Playing live it’s great to have but it’s really difficult to travel with so much kit and it’s really expensive. Soft synths now are so great and have improved so much, sounding richer, you can do so much different stuff with them. We’re not die-hard analogue aficionados, but we appreciate it.

It’s like with vinyl, the gentle distortion that happens on the vinyl, as it travels up the needle there’s a little bit of feedback, a little bit of distortion and we just love that sound. Maybe this is something more with our generation than the younger generation.

Andy: The industry made such a bad decision when they decided to move away to CDs, because that’s what completely scuppered them in the first place, they can’t turn around now and say “well actually CDs aren’t that good quality” because they’ve been saying for the last 10 years that last forever and they’re indestructible. That was probably the worst move for music ever.

Ed: Environmentally, direct downloads are the way to go. They use up very little resources, electricity and servers but yeah it’s the way to go. If you have 24Bit files, they sound a lot better.

Andy: The engineer who was working on the album applied 25K frequency, which is sort of like beyond hearing a new-born baby but it does have an affect you do perceive the difference. It’s this feeling of air.

Ed: I suppose that it influences all the lower frequencies.

Who was the engineer working on the album?

Andy: Noel Summerville, who’s based in London, in a shed in South London, so we went shed to shed, except his is a nicer shed, a lot more equipment and less clutter.

Being part of the Warp family, you must have worked and collaborated with a number of Warp artists.

Andy: We haven’t collaborated as such but we know some of them from gigs and some of the bigger Warp showcases and we’ve toured with them as well.

Who have you bonded the best relationships with?

Andy: Chris Clark we tend to get on with pretty well and we did a few shows with Bibio and Luke Vibert as well.

Ed: Tom Jenkinson as well, we’ve worked with Squarepusher a bit.

What about Boards of Canada, have you been up to see their Hexagon Sun studio in Scotland?

Ed: No we haven’t been up there, their last live show was in 1991 at Warp’s 10-year anniversary down at Trinity Buoy Wharf, London.

Andy: I think that was the last time we saw them.

What are you doing for the rest of the year and in 2012?
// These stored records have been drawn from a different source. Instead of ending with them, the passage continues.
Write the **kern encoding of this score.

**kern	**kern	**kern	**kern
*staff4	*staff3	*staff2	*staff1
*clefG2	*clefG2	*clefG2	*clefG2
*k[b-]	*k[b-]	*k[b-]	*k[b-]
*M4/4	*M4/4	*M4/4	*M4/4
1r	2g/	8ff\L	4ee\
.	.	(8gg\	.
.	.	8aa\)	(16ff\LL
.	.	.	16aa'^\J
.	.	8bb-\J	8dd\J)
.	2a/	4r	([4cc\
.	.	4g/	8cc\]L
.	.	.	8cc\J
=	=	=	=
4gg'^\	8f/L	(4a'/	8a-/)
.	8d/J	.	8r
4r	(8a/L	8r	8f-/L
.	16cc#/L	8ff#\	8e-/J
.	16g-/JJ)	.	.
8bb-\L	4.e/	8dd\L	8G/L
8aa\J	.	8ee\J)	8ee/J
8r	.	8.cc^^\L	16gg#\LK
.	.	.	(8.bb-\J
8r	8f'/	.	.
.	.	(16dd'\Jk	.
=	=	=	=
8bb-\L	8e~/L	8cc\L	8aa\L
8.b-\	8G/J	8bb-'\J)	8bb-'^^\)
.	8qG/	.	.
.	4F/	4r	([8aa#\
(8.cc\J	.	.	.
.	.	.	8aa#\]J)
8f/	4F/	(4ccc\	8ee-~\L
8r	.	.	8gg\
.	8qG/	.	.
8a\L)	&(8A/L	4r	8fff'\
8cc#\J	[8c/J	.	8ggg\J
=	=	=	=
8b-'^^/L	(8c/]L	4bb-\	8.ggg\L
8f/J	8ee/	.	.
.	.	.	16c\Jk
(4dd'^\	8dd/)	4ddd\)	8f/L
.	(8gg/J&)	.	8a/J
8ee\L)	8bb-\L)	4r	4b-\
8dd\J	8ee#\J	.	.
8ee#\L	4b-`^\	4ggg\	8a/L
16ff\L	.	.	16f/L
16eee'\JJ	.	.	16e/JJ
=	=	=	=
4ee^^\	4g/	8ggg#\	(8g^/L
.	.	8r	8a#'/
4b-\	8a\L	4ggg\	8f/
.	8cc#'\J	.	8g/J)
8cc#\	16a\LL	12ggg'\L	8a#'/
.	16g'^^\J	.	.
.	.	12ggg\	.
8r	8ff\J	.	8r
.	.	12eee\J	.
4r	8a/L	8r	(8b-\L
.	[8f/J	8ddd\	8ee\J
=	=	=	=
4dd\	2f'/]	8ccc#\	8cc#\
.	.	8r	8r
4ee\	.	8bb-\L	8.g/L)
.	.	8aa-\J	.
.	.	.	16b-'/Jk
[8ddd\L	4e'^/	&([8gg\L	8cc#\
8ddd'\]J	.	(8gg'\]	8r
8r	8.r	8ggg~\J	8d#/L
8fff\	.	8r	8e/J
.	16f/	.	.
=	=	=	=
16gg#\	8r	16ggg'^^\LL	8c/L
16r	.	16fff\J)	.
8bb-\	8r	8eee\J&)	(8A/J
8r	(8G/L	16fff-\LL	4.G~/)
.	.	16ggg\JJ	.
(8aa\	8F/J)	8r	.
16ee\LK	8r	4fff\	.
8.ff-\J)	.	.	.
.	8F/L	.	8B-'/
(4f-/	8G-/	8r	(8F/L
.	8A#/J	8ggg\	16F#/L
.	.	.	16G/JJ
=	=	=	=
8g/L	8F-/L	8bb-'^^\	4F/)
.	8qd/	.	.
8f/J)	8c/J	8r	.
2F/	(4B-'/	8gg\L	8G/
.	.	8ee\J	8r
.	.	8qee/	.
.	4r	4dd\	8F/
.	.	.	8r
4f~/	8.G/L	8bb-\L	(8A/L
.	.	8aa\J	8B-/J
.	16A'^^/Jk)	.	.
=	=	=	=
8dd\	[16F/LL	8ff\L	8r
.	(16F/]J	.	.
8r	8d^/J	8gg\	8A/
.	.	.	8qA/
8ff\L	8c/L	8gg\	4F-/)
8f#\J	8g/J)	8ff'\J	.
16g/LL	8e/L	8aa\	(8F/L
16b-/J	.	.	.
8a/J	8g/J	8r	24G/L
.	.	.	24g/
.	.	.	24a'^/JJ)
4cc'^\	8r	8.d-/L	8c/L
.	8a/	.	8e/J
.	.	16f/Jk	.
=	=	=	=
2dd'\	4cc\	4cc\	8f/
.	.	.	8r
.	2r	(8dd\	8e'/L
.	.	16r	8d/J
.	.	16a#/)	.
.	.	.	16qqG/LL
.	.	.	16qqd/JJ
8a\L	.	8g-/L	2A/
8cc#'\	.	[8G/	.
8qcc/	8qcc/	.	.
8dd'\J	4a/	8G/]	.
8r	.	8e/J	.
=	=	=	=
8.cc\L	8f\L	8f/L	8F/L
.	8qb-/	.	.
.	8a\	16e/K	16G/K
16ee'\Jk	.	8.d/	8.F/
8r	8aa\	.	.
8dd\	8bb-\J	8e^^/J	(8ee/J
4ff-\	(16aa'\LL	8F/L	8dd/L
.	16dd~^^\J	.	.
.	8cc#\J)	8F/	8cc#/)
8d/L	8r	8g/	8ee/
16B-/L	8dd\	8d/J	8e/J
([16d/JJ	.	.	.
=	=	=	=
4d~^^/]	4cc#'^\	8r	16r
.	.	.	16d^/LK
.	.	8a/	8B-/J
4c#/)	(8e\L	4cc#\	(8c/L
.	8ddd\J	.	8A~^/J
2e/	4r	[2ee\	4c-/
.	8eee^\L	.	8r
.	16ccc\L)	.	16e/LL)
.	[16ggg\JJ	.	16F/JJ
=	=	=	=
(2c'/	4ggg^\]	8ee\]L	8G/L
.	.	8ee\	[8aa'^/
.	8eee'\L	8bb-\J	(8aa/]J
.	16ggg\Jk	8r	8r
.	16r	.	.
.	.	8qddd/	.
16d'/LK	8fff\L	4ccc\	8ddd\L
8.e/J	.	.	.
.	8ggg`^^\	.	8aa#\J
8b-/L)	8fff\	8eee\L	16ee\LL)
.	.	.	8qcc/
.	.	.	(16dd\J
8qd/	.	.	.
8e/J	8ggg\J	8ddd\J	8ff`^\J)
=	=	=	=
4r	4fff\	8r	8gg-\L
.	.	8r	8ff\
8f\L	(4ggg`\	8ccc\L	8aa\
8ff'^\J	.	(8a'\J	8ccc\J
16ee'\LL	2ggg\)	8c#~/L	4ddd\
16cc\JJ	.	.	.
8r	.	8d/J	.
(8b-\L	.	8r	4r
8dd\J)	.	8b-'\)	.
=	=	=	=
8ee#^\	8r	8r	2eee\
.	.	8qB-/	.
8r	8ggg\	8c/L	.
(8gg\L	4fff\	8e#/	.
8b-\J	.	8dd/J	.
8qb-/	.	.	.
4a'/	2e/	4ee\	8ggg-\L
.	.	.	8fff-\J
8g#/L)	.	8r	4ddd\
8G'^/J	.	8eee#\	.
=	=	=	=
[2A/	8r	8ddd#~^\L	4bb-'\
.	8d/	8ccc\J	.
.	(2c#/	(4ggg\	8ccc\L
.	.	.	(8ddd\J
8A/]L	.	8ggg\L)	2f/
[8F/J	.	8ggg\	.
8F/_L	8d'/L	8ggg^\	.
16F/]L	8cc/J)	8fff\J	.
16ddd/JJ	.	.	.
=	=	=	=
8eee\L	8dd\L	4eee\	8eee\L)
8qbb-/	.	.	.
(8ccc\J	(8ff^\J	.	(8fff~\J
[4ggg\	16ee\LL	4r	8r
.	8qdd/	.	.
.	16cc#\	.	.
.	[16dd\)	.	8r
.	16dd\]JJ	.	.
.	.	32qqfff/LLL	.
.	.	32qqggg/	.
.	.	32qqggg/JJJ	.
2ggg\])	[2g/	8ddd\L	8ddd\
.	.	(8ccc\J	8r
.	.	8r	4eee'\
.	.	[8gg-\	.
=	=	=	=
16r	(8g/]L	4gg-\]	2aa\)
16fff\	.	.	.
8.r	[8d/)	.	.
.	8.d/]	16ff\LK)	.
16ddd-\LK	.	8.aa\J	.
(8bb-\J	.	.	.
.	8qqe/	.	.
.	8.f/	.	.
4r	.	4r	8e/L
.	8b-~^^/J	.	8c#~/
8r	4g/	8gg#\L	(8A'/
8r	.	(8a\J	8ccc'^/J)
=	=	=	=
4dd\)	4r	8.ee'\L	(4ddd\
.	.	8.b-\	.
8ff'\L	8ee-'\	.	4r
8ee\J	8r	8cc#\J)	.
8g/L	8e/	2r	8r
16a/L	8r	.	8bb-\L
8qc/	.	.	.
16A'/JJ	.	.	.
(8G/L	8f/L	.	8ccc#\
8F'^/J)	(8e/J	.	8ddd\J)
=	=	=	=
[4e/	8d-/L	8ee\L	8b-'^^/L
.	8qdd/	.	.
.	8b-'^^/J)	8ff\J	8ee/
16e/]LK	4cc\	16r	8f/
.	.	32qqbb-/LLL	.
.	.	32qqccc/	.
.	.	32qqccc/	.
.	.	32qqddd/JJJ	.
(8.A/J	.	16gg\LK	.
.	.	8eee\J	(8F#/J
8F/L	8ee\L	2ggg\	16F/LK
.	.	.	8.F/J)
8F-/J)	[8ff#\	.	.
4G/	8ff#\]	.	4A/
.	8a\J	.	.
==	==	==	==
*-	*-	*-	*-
We have some solid touring with this album; we’re going to try and keep it quite concise this time around, as long tours are not great for writing. We’re doing a very condensed tour for 2 months in October and November into early December. We’ll have a short break and then 2012 will be the next thing, maybe Gamelan and Felix, new material ourselves and possibly some film soundtracks. We’ll be announcing the name of our new album in 2012 and we’ll be extending our shed.